**Instrucciones de la tarea:** Retome la reseña sobre la regrabación de Red de Taylor Swift y continúela a partir de su última frase.

**Fragmento proporcionado:**
┄┄┄┄┄┄┄┄┄┄┄┄┄┄┄┄┄┄┄┄

Hace exactamente nueve otoños, Taylor Swift dejó de ser la nueva gran musa del country-rock para erigirse en el artefacto más poderoso del pop prístino neosecular al otro lado del Atlántico. La culpa de esa transfiguración fulgurante la tuvo un disco megalítico, Red, que dejaba pequeño cualquier registro previo: en sus 16 canciones había argumentos para llenar cualquier estadio del planeta y propiciar que las gargantas, hermanadas por decenas de millares, estallaran al unísono hasta la afonía. Pues bien, ahora resulta que aquel álbum que en 2012 ya creíamos interminable no debería haber durado 65 minutos, sino justo el doble: dos horas y diez. El nuevo Red, ahora con el inevitable subtítulo de Taylor’s version, se ha convertido en súbita realidad para refrendar que aquellas sesiones maratonianas contenían aún más aporte calórico del que ya conocíamos.

 

Advertencia previa: la versión definitiva de aquel álbum que lo cambió todo es aún más hiperbólica que la original. Entra del tirón, pero empacha. Le sobran hidratos de carbono allá por donde se le pinche el tenedor. Así que, en aras a mantener una buena relación con su nutricionista, ocúltele que se dispone a caer en la tentación. A los ojos de la endocrinología, Red tiene peor trago que una caja entera de donuts.

 

La diva rubia le ha cogido gusto a eso de publicar nuevos discos pocas semanas después de anunciarlos, una opción muy práctica cuando dispones de 89 millones de seguidores atentos a cada nuevo tuit. La regrabación de Red ha estado sujeta a pequeños bailes de fechas, pero no nos ha pillado con el paso cambiado, como sucediera con su fabulosa dupla de álbumes de 2020, folklore (julio) y evermore (diciembre). Pero las estrategias con los calendarios no es la principal de las diferencias, sino la naturaleza del material objeto de estas líneas. Mientras el doble lanzamiento del año pasado radiografiaba a una artista deslumbrante, Red era y sigue siendo la crónica pormenorizada, ultraprocesada y sobreproducida de una posadolescente que se lame ante nuestros ojos los profundos arañazos del desamor. Nada nuevo, en definitiva; ni siquiera ahora que Taylor pegó el gran estirón y canta con infinitos más matices que su yo del pasado.

┄┄┄┄┄┄┄┄┄┄┄┄┄┄┄┄┄┄┄┄

**Datos facilitados:**
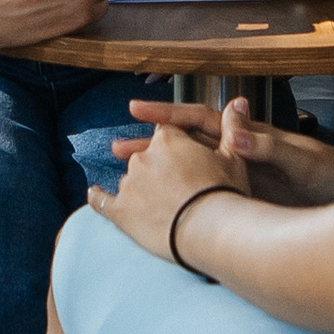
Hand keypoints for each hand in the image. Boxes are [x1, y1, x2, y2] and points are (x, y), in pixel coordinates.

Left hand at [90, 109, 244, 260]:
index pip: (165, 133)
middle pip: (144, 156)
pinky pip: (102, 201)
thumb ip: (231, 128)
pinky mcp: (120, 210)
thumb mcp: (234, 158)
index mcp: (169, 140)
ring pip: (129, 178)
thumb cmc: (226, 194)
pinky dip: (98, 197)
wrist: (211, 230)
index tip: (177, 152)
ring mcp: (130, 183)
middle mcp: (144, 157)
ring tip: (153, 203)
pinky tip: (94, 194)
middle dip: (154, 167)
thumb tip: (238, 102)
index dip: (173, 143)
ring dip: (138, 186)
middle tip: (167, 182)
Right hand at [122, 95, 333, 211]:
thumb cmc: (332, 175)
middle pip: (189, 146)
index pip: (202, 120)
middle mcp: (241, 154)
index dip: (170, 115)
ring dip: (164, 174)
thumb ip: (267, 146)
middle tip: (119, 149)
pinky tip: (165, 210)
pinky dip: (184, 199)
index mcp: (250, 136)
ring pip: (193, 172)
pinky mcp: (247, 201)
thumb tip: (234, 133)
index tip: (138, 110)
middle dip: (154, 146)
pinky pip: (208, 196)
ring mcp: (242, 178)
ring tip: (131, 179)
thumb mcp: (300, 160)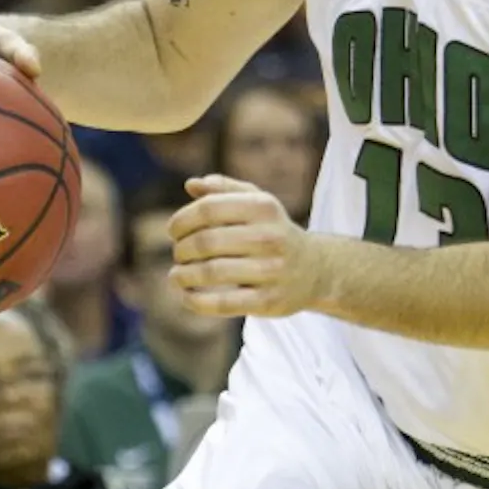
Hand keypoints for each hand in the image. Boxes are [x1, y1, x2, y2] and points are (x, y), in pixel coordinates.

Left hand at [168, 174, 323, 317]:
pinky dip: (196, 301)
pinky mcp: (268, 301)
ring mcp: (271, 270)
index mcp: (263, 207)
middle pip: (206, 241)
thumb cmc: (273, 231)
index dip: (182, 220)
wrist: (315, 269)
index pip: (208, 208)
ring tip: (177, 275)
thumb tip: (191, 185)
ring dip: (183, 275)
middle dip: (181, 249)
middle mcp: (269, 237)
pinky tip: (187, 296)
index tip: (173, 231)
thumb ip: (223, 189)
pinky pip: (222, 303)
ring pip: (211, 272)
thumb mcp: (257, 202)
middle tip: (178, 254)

┄┄┄┄┄┄┄┄┄┄┄┄┄┄┄┄┄┄┄┄

**Respuesta del ejercicio:**
 

El origen de esta nueva versión, como tantas veces se ha comentado, es el embrollo legal derivado de la adquisición de los seis primeros álbumes de la artista, grabados para el sello Big Machine Records, por parte del magnate Scooter Braun, que no quiso renegociar con Swift la cesión de los originales. Así las cosas, Taylor se propuso desactivar su discografía original con una reelaboración desde cero de todos aquellos elepés, un proceso que en abril ya dio como fruto la Taylor’s version de Fearless, su trabajo de 2008. Hay muchísimos miles de dólares en juego, de acuerdo, pero prevalece el debate sobre la legitimidad moral de las obras artísticas. Y en eso hay que sacarse el sombrero ante la cantante de Pensilvania, dispuesta a que prevalezcan sus criterios y derechos frente a los caprichos de terceros.

 

La gran pregunta, en realidad, es otra: ¿se habría tomado Swift la molestia de reelaborar su primera media docena de álbumes si en esta historia no mediara un conflicto de propiedad intelectual? Mucho nos tememos que no.

 

Nuestra protagonista ha tenido, eso sí, la honestidad de no maquillar ni travestir la naturaleza e intenciones originales de este álbum de 2012, el cuarto de su carrera. Red sigue siendo a día de hoy un tratado sobre el desconsuelo amoroso con envoltorio de electropop eufórico, solo que todo, desde un punto de vista técnico, es todavía mejor. La Taylor de 31 años mejora con mucho a la intérprete de 22 y sus aliados son análogos a los de entonces, cuando no los mismos. Por eso acontece que este nuevo/viejo disco es todavía más afable, engolado, predecible e insulso que en su versión germinal. Como nadie ha querido pervertir su naturaleza, State of grace ejerce aún como pop de escuadra y cartabón para corear en estadios, Treacherous reincide en su vocación de música para dar palmas en torno a una hoguera y I knew you were trouble sirve como catálogo de onomatopeyas trepidantes, cambios de velocidad y voces distorsionadas en cada “trouble” del estribillo. Todo muy dubstep. Todo ya escuchado hasta la saciedad.

 

De acuerdo, We are never ever getting back together era y es un cañonazo muy bien trenzado, más allá de que el catálogo sobre tópicos del desafecto (incluido ese de “Me dijiste que necesitabas más espacio”) pueda invitar a un cierto sonrojo. Y perduran tenues trazas de country-pop en I almost do o Begin again, pero esa huella de mandolina ya existía una década atrás.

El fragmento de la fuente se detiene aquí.